Iraq's prime minister today ordered an investigation into overnight explosions that tore through a mosque in Baghdad as officials raised the casualty toll to 18 dead and 38 wounded.
The blasts took place in Baghdad's Sadr City when a weapons depot exploded inside a Shiite mosque, the officials said. It was not clear what triggered the explosions that destroyed or damaged 20 homes. The officials spoke on condition of anonymity because they were not authorized to speak to the media.
In a statement issued by his office, Prime Minister Haider al-Abadi said that storing weapons in a crowded residential area by "unauthorized parties" was a "crime that led to the killing of innocent people".
Al-Abadi directed the Interior Ministry to take "legal deterrent measures" against those who "committed this crime." He ordered security forces to conduct searches inside and outside the cities to confiscate weapons from parties "outside the official security forces," referring to Shiite militias.

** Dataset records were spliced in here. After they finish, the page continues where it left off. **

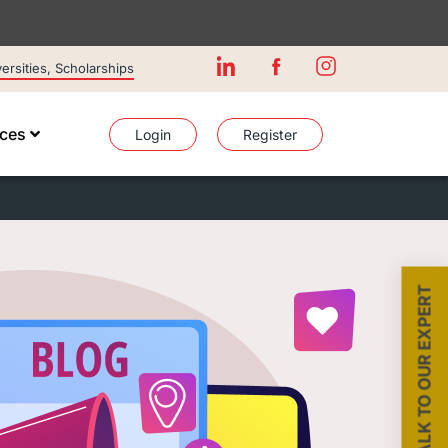
rsities, Scholarships
ices
Login
Register
TALK TO OUR EXPERT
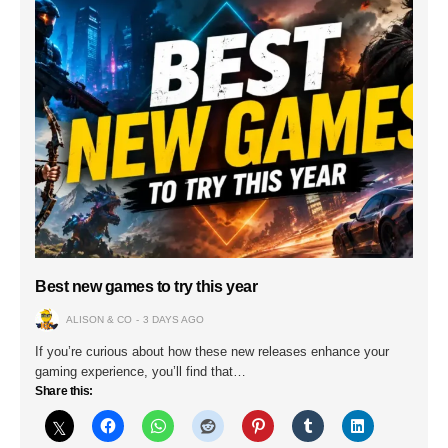
Best new games to try this year
ALISON & CO
3 DAYS AGO
If you’re curious about how these new releases enhance your
gaming experience, you’ll find that…
Share this:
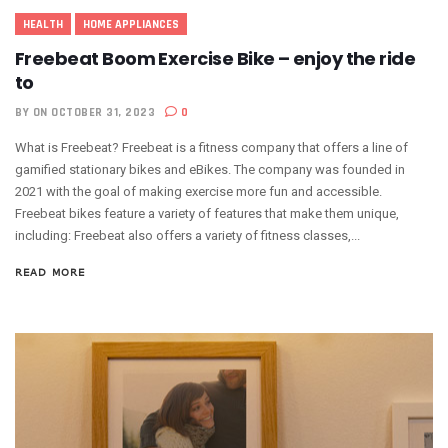
HEALTH
HOME APPLIANCES
Freebeat Boom Exercise Bike – enjoy the ride
to
BY
ON OCTOBER 31, 2023
0
What is Freebeat? Freebeat is a fitness company that offers a line of
gamified stationary bikes and eBikes. The company was founded in
2021 with the goal of making exercise more fun and accessible.
Freebeat bikes feature a variety of features that make them unique,
including: Freebeat also offers a variety of fitness classes,...
READ MORE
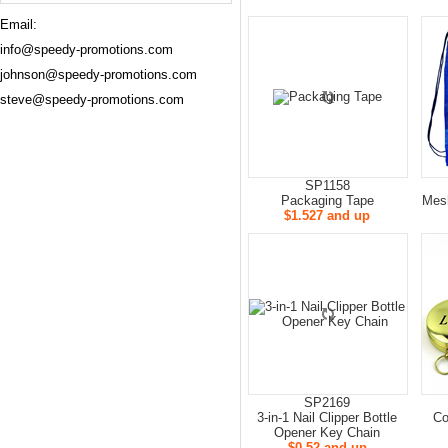
Email:
info@speedy-promotions.com
johnson@speedy-promotions.com
steve@speedy-promotions.com
SP1158
Packaging Tape
Mes
$1.527 and up
SP2169
3-in-1 Nail Clipper Bottle
Co
Opener Key Chain
$0.52 and up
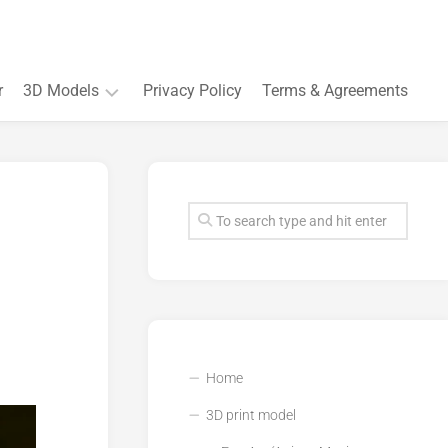
r
3D Models
Privacy Policy
Terms & Agreements
Accessory
and
Souvenir
Plant
3D
models
Quarters
and
Buildings
Home
3D print model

Sadr City is considered one of the main strongholds for supporters of Muqtada al-Sadr, a Shiite cleric whose supporters once fought American troops in Iraq in the years after the US-led invasion of Iraq in 2003.

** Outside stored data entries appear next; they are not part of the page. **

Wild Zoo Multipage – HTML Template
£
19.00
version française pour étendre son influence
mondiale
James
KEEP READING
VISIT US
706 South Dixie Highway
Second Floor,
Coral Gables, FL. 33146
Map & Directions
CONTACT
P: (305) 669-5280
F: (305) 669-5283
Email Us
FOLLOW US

Al-Sadr's followers won the largest number of seats in Iraq's May 12 parliamentary elections but would have to form a coalition government with other blocs in a process that could drag on for months.
Al-Sadr also commands a government-backed paramilitary force that took part in the nearly three-year war against the Islamic State group after it seized large swathes of Iraq's territory in 2013 and 2014. Iraq declared victory over IS last year, but the extremist group retains pockets in western and northern Iraq and continues to stage attacks on security forces.